== Text provided ==

Skip to content

Restore drill runbook

Status. Round 6 PR2 of the Wave 0 plan — closes the §8 docs contract that the executable companion scripts/restore-drill.sh automates. PR2a (this PR) ships the script + this runbook. The first executed drill against staging — with observed RTO/RPO numbers — is PR2b; the maintainer runs the drill and updates the §RTO/RPO observation section here with the artefact link.

This page tells the maintainer (and any future on-call) how to exercise Panorama's restore path before they need it for real. The drill answers two questions:

  1. Can we actually restore? Backups that aren't periodically exercised are aspirational. The drill walks dump → restore → verify end-to-end and produces a structured report.
  2. How long does it take? RTO (recovery time objective) and RPO (recovery point objective) are honest only when measured. The drill captures RTO components; the runbook explains how to translate them into the published commitment.

The drill is the executable counterpart of the policy documents:

  • incident.md — Phase 5 §"Recover" invokes this runbook when restore is the chosen recovery path.
  • secrets-rotation.md — the cross-cutting §"Integration with the restore drill" section now links here.
  • verify-audit-chain.md — the drill's chain-verify step exercises that runbook's CLI against the restored DB; a drill that passes is also a chain-integrity spot check.
  • secrets-inventory.md — the drill consumes DATABASE_PRIVILEGED_URL for the source DB; the inventory documents that secret class.

When to drill

TriggerCadence
Wave 0 acceptance §8 closingOnce, against staging, by the maintainer (PR2b)
Scheduled hygieneQuarterly drill against staging; capture artefacts under docs/audits/restore-drill-<ISODate>/
Post-incidentWithin 7 days of any P0 or P1 closure where backups were referenced in the contain or recover phase
Pre-major-upgradeBefore a Postgres major-version upgrade (e.g., 16 → 17) or a Supabase project migration
After any source-schema change that touches the audit chainThe drill is the canary for migration 0021 + the SECURITY DEFINER triggers; a chain that no longer verifies post-restore is a release blocker

The drill is not a substitute for the chain-verify CLI running weekly in CI (per verify-audit-chain.md §"How to run"). The CLI is the daily-driver chain check; the drill also exercises pg_dump / pg_restore / RLS-policy reconstitution.

Pre-flight

Before invoking the drill, gather:

  1. Source DB URL — the database to drill from. Two acceptable sources:

    • Stagingapps/core-api/.env.staging is generated by scripts/setup-staging-env.sh and contains the URL. Never source from production — the drill script will refuse a URL containing prod heuristics (see §Refuse-prod safety guard).
    • Local dev-stackpostgres://panorama:panorama@localhost:5432/panorama?sslmode=disable. Useful for smoke-testing the script itself; numbers from a local dev DB are NOT the real RTO. Staging is the source for the published number.

== What to do ==
a: From the restore drill runbook, extract the passage starting with "Before invoking the" and going on through "(see §Refuse-prod safety guard).".
b: Based on the restore drill runbook, say whether each statement agrees with it, answering yes or no and quoting the deciding words: (i) The scheduled hygiene drill is run quarterly against staging. (ii) Numbers from a local dev DB count as the real RTO. (iii) The drill replaces the chain-verify CLI that runs weekly in CI.

== Supplied information ==

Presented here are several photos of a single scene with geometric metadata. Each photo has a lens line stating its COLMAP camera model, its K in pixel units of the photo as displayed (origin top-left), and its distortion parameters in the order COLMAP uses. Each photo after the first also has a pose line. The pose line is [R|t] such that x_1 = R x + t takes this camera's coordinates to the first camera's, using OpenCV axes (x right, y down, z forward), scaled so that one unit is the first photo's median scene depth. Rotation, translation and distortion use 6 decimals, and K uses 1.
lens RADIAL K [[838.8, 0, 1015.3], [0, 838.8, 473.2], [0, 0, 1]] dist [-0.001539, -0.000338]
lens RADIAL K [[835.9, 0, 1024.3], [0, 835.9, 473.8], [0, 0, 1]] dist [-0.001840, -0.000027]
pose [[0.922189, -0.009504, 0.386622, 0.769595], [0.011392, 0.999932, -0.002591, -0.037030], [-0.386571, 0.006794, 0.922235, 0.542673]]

--

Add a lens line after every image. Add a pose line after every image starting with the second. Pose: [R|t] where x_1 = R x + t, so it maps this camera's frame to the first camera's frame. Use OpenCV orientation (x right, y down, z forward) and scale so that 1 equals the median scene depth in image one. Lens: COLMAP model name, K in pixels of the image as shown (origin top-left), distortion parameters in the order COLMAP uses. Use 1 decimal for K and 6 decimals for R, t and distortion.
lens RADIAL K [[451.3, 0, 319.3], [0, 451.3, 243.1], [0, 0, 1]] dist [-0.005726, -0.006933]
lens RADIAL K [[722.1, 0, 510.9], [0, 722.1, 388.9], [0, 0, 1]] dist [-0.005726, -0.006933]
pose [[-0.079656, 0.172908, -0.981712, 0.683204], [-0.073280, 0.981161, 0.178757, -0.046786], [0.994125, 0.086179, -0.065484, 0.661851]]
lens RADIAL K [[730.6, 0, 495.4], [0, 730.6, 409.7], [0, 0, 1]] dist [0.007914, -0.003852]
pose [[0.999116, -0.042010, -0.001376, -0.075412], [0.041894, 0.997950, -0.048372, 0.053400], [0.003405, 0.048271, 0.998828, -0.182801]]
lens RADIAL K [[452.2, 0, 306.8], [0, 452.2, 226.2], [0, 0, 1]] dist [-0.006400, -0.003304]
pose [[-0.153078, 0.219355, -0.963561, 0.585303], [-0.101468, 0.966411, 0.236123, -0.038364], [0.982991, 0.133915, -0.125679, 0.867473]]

--

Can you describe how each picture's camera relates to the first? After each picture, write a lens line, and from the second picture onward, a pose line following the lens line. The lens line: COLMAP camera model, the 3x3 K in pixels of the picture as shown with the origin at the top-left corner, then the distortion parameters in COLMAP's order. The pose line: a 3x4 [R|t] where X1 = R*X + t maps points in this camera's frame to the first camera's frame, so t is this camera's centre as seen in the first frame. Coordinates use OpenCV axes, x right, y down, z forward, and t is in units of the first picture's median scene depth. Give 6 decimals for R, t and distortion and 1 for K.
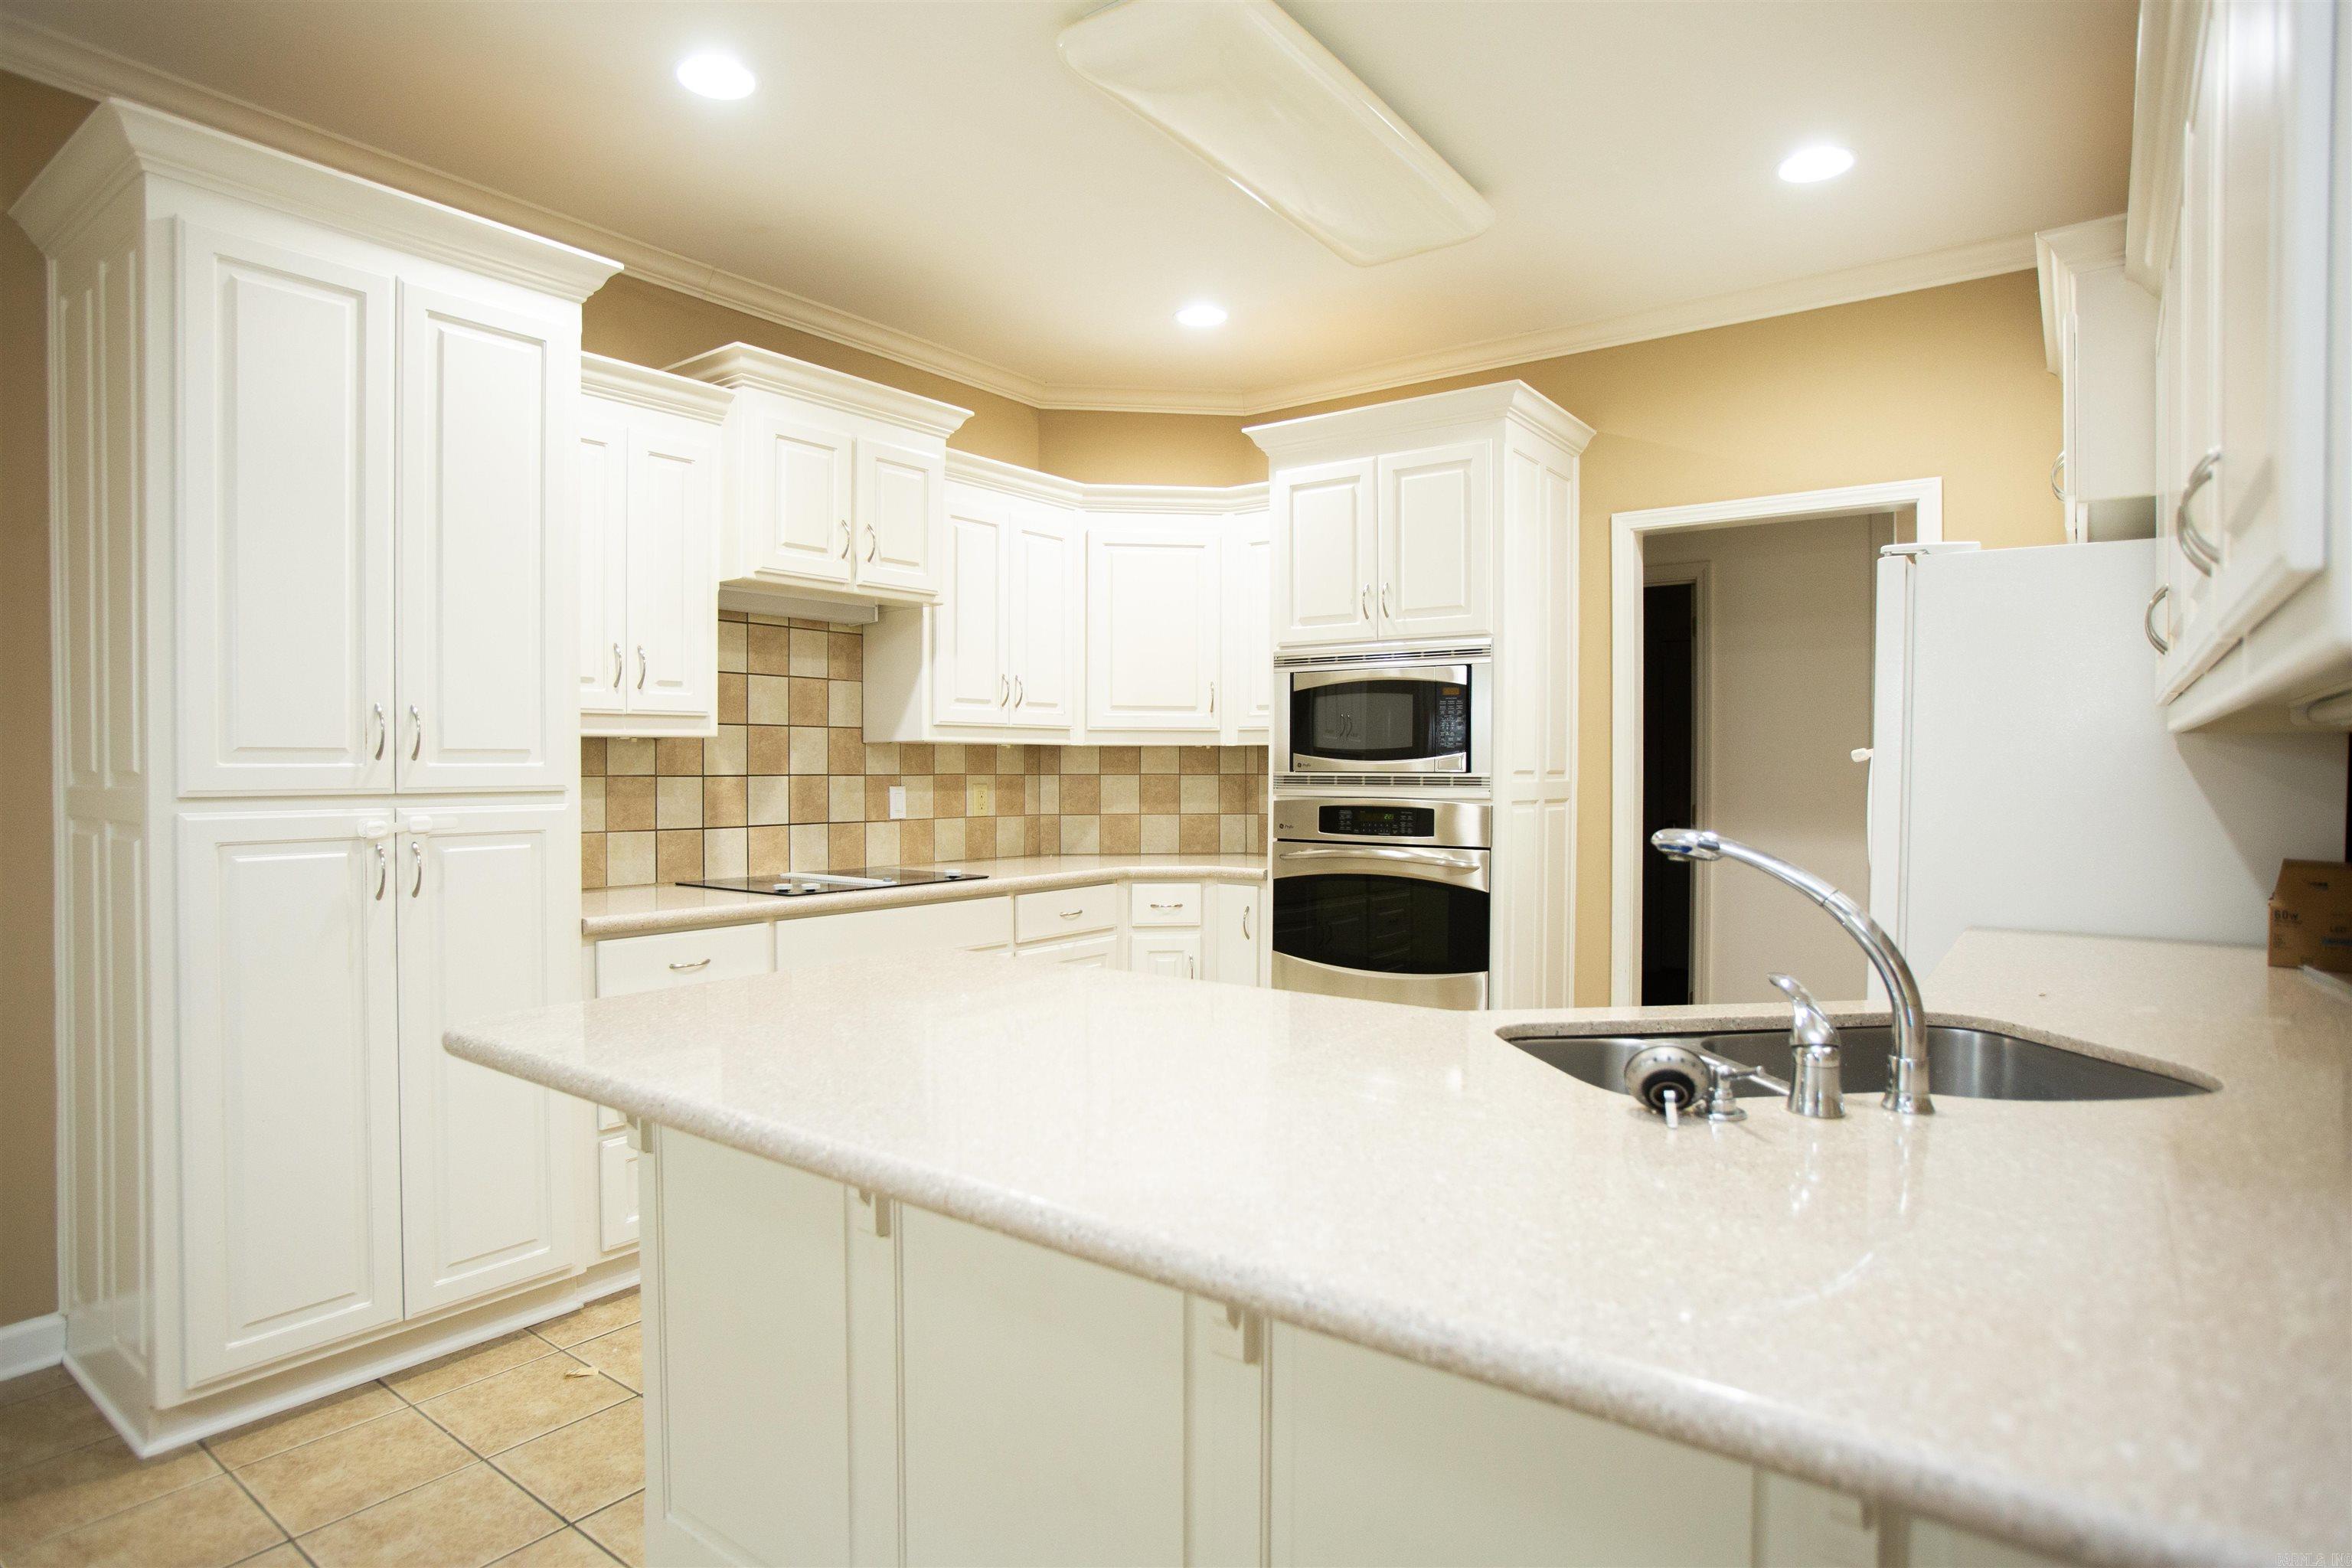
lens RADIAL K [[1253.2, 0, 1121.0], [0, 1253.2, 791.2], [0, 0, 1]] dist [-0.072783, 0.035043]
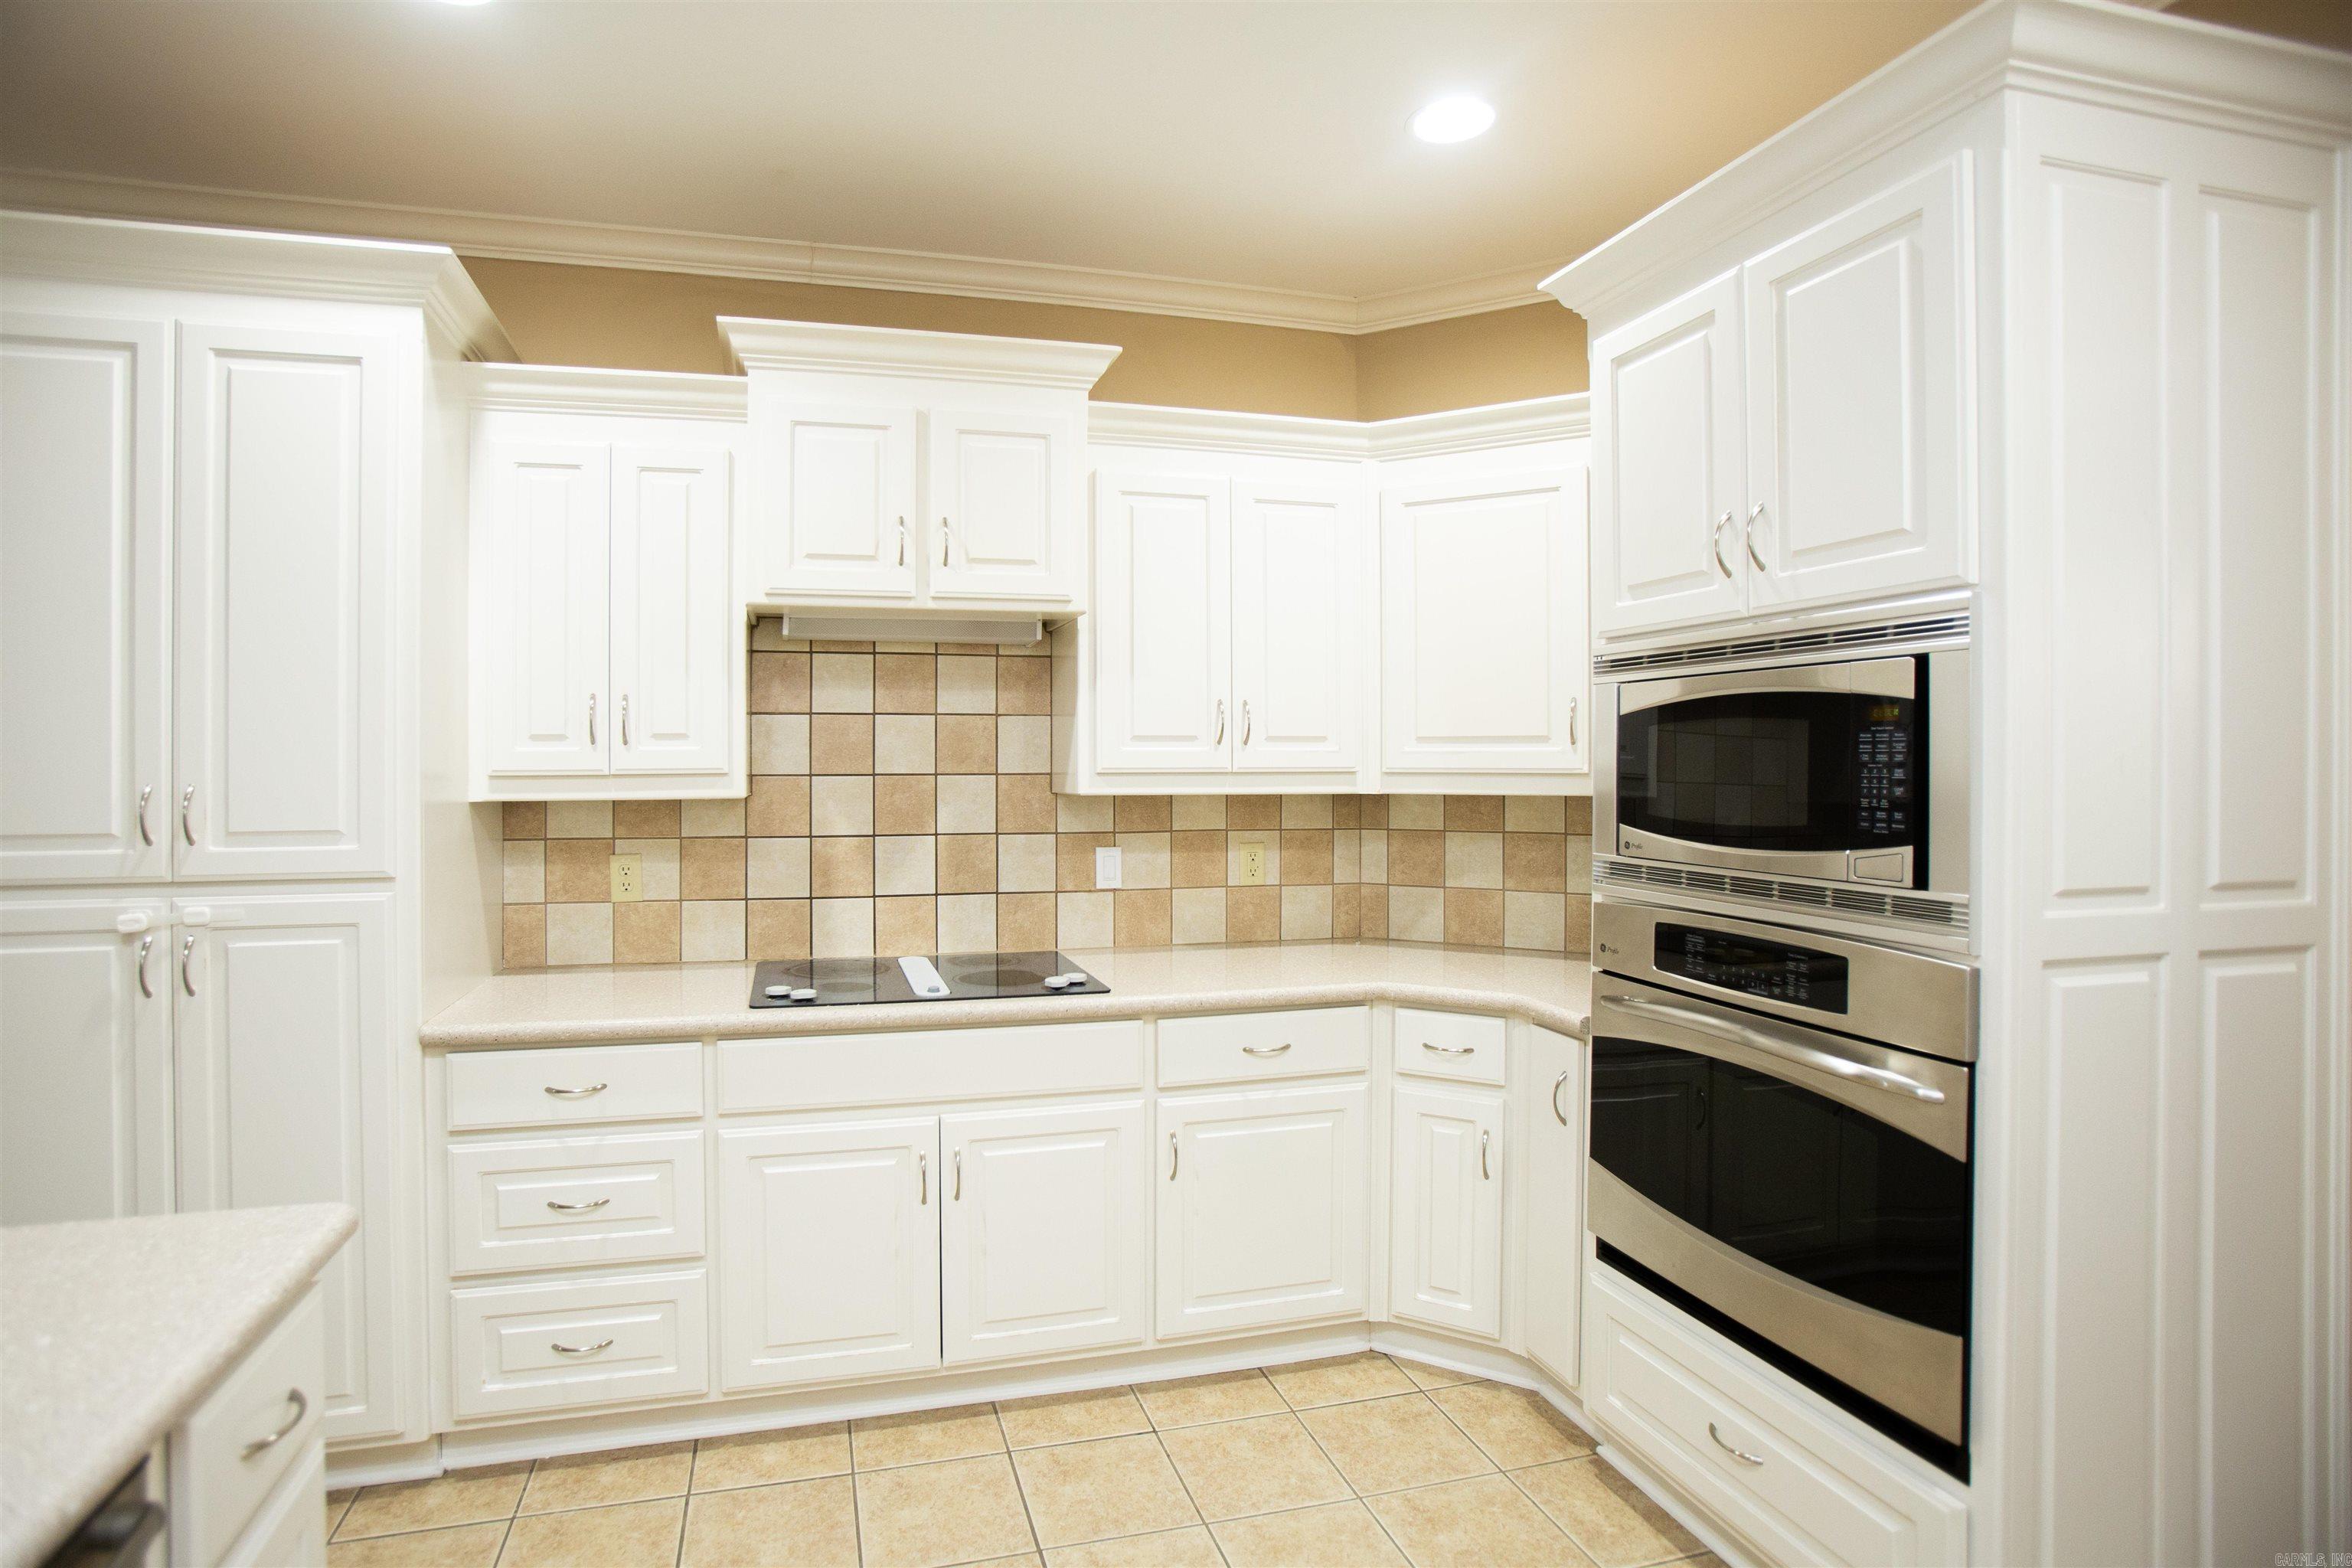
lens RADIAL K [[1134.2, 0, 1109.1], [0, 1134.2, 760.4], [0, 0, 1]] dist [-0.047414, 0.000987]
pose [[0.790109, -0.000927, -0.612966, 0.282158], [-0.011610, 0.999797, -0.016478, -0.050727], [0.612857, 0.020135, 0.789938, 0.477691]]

== Answers for the exercise ==
a:
Before invoking the drill, gather:

  1. Source DB URL — the database to drill from. Two acceptable sources:

    • Stagingapps/core-api/.env.staging is generated by scripts/setup-staging-env.sh and contains the URL. Never source from production — the drill script will refuse a URL containing prod heuristics (see §Refuse-prod safety guard).

b:
(i) Yes: "Quarterly drill against staging"
(ii) No: "numbers from a local dev DB are NOT the real RTO"
(iii) No: "The drill is not a substitute for the chain-verify CLI running weekly in CI"